Ilutrasi |
Utang tersebut terdiri dari utang pemerintah yang mencapai US$ 187,7 miliar atau sekitar Rp 2.684,1 triliun atau tumbuh 3,6% dibandingkan periode yang sama tahun sebelumnya. Sementara itu untuk ULN swasta US$ 197,1 miliar tumbuh 12,8% dibandingkan kuartal sebelumnya.
Peneliti INDEF menyebut pemerintah dalam hal ini Menteri Keuangan Sri Mulyani Indrawati dan Presiden Joko Widodo melakukan evaluasi terkait utang tersebut. "Jadi sekarang saatnya Menkeu dan tim ekonomi pak Jokowi evaluasi lagi lah. Di mana masalah efektifitas utangnya.

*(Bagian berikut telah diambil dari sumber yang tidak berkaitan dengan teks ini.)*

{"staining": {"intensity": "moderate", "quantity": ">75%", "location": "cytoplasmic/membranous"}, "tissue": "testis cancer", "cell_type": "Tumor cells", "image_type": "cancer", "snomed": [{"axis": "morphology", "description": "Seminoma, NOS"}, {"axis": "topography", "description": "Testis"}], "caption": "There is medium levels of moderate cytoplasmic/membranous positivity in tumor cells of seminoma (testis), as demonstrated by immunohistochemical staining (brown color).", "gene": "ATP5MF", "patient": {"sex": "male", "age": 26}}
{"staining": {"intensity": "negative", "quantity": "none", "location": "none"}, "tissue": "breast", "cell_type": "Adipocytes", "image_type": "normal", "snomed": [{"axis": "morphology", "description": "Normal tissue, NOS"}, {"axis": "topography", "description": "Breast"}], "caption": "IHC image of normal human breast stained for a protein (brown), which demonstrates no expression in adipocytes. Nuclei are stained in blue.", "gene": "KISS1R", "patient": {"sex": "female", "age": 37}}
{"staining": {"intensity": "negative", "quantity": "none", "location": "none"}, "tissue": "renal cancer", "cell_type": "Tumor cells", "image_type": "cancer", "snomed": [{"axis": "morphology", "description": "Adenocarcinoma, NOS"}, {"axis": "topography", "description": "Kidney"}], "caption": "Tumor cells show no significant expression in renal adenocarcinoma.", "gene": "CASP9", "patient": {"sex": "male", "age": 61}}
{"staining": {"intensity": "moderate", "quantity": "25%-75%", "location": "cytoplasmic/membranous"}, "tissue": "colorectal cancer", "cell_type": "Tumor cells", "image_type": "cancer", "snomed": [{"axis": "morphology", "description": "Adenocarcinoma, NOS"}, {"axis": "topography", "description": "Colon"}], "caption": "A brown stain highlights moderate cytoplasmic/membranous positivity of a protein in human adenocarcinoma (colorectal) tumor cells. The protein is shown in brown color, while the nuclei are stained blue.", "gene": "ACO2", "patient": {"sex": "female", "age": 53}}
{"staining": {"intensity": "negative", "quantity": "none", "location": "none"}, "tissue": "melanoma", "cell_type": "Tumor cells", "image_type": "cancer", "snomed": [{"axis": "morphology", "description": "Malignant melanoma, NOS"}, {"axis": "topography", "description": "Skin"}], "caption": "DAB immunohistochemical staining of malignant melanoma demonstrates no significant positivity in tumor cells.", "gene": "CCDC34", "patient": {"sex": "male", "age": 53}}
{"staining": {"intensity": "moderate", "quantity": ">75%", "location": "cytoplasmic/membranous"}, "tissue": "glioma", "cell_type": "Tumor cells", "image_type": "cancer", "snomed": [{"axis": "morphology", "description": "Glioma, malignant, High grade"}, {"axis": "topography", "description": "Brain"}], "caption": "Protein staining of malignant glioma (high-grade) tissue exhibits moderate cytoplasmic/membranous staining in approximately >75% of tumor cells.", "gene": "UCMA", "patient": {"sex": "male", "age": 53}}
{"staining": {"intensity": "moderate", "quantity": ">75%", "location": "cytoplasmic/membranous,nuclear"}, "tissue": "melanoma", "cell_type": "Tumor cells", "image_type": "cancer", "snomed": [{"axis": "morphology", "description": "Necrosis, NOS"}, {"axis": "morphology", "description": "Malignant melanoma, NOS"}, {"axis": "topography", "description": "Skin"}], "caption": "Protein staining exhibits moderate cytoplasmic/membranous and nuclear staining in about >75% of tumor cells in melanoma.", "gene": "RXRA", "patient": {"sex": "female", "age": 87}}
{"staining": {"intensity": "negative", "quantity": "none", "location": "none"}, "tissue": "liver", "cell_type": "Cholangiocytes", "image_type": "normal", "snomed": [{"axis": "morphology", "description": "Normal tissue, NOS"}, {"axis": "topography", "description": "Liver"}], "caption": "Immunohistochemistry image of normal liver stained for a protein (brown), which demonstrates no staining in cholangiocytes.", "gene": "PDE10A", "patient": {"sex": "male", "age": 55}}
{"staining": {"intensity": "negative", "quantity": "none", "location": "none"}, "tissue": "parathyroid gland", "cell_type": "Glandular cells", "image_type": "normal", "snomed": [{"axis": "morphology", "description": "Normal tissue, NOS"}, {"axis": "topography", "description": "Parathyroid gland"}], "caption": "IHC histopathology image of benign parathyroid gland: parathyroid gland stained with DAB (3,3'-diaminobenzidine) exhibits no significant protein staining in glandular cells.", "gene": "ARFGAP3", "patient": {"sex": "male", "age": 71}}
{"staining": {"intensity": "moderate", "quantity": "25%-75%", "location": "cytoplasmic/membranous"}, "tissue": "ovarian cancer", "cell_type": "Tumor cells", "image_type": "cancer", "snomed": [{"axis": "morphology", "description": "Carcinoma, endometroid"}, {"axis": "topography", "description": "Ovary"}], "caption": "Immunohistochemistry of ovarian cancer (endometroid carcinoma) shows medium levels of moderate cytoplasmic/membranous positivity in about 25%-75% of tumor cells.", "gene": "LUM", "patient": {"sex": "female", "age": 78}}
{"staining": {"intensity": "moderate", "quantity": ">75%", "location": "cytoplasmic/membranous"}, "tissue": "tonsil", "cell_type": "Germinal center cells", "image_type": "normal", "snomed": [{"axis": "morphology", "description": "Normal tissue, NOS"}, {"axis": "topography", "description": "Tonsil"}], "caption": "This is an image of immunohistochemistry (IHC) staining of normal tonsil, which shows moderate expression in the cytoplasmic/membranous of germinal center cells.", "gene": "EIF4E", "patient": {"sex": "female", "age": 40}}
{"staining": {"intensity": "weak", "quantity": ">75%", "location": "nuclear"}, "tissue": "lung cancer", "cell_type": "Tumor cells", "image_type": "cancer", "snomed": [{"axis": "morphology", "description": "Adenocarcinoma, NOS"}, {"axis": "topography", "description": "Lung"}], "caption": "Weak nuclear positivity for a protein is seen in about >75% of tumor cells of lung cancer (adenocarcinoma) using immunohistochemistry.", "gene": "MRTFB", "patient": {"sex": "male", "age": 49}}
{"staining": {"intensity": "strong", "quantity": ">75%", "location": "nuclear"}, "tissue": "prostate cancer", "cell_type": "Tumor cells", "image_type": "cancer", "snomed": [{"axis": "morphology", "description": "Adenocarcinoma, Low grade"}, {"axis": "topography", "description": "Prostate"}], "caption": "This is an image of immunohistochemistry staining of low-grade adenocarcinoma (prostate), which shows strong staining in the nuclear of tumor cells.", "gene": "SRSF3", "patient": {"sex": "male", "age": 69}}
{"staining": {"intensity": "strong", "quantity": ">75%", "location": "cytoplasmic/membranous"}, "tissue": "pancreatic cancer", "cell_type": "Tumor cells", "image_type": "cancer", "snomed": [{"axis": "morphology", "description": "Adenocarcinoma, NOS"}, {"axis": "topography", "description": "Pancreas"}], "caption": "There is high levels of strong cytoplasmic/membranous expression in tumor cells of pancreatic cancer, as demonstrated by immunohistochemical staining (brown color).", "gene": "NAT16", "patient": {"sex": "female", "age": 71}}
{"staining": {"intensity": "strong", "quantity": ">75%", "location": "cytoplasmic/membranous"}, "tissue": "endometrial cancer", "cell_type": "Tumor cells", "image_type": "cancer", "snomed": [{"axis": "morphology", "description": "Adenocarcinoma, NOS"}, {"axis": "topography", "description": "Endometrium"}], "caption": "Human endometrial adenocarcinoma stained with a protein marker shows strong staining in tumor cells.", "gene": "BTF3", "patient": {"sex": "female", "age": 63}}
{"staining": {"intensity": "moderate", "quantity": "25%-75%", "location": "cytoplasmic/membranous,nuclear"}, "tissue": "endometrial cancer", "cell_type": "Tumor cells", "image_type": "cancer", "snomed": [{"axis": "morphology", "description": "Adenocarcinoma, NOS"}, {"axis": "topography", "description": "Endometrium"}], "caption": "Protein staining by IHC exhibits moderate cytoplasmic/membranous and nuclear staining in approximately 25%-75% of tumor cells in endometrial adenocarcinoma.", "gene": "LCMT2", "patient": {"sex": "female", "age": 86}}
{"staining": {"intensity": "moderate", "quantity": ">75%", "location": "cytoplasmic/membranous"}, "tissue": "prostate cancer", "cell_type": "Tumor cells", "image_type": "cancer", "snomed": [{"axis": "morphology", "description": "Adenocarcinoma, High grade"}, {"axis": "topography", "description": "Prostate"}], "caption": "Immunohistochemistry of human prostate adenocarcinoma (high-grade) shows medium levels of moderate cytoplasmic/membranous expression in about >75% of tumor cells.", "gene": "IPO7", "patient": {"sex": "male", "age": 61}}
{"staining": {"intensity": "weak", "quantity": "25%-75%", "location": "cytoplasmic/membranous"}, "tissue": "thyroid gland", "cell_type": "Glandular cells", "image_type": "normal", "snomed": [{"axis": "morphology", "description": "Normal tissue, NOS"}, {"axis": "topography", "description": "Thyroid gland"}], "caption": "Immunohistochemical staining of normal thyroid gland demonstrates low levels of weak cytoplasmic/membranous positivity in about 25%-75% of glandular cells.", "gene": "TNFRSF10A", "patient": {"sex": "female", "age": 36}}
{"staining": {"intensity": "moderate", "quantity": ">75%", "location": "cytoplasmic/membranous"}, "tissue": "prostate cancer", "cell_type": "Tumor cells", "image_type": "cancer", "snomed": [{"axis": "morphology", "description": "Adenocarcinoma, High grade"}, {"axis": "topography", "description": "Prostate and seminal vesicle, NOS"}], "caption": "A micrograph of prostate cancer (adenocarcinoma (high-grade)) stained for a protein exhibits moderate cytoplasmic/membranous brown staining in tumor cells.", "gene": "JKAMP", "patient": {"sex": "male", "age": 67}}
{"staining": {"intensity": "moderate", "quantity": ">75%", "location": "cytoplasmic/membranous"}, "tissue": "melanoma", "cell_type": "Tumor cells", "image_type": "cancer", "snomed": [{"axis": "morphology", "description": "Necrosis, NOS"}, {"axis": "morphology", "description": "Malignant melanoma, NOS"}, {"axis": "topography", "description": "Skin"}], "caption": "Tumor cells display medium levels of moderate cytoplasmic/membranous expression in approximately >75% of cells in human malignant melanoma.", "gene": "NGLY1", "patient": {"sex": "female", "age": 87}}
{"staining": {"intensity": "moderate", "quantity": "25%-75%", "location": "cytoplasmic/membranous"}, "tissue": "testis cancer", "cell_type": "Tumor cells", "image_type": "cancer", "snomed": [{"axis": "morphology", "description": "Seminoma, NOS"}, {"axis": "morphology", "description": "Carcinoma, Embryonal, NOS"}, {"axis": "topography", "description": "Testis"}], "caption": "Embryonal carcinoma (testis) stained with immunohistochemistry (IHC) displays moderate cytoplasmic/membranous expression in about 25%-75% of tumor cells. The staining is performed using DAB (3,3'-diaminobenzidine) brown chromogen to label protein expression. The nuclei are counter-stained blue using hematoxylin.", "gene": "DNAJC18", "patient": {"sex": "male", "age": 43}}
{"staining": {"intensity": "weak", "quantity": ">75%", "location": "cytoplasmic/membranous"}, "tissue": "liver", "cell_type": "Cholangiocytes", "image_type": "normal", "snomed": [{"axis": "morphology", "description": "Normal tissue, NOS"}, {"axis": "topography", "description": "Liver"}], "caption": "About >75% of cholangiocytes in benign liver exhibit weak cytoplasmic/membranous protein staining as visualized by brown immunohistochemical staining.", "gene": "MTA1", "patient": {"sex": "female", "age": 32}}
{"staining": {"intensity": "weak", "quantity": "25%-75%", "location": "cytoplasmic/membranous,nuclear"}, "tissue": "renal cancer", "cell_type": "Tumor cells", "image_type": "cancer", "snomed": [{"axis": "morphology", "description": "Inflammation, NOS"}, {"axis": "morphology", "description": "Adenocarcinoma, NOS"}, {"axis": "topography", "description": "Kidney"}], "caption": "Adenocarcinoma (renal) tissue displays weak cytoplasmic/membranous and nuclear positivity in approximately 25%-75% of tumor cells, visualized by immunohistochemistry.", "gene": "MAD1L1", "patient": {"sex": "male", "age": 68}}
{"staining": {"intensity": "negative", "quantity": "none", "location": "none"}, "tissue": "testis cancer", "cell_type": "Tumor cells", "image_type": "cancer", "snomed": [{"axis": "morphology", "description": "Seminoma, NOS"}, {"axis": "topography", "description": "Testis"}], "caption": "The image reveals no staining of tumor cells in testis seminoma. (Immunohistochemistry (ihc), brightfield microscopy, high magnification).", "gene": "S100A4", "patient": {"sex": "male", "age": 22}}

Jangan sampai kurang efektif tapi tambah terus," ujar Bhima, Sabtu (18/5/2019).
Dia menyampaikan, hal ini terlihat dari pertumbuhan ekonomi yang stagnan, konsumsi rumah tangga yang tidak naik signifikan. "Ini akan jadi beban untuk generasi berikutnya," jelas dia.
Bhima menjelaskan upaya front loading yang dilakukan awal tahun ini belum mampu mendorong konsumsi rumah tangga kuartal I 2019. "Bisa dicek konsumsi hanya tumbuh di angka 5%, padahal sudah ada banyak belanja pemerintah seperti bantuan sosial, dana desa, gaji pegawai dan belanja pemilu yang sebagian didanai dari pinjaman," imbuh dia.
Menurut Bhima, utang juga belum terbukti mampu menciptakan stimulus untuk perekonomian. Pembangunan infrastruktur yang didanai utang beberapa diantaranya masih di bawah kapasitas penggunaan, karena kurang matang dan terencana.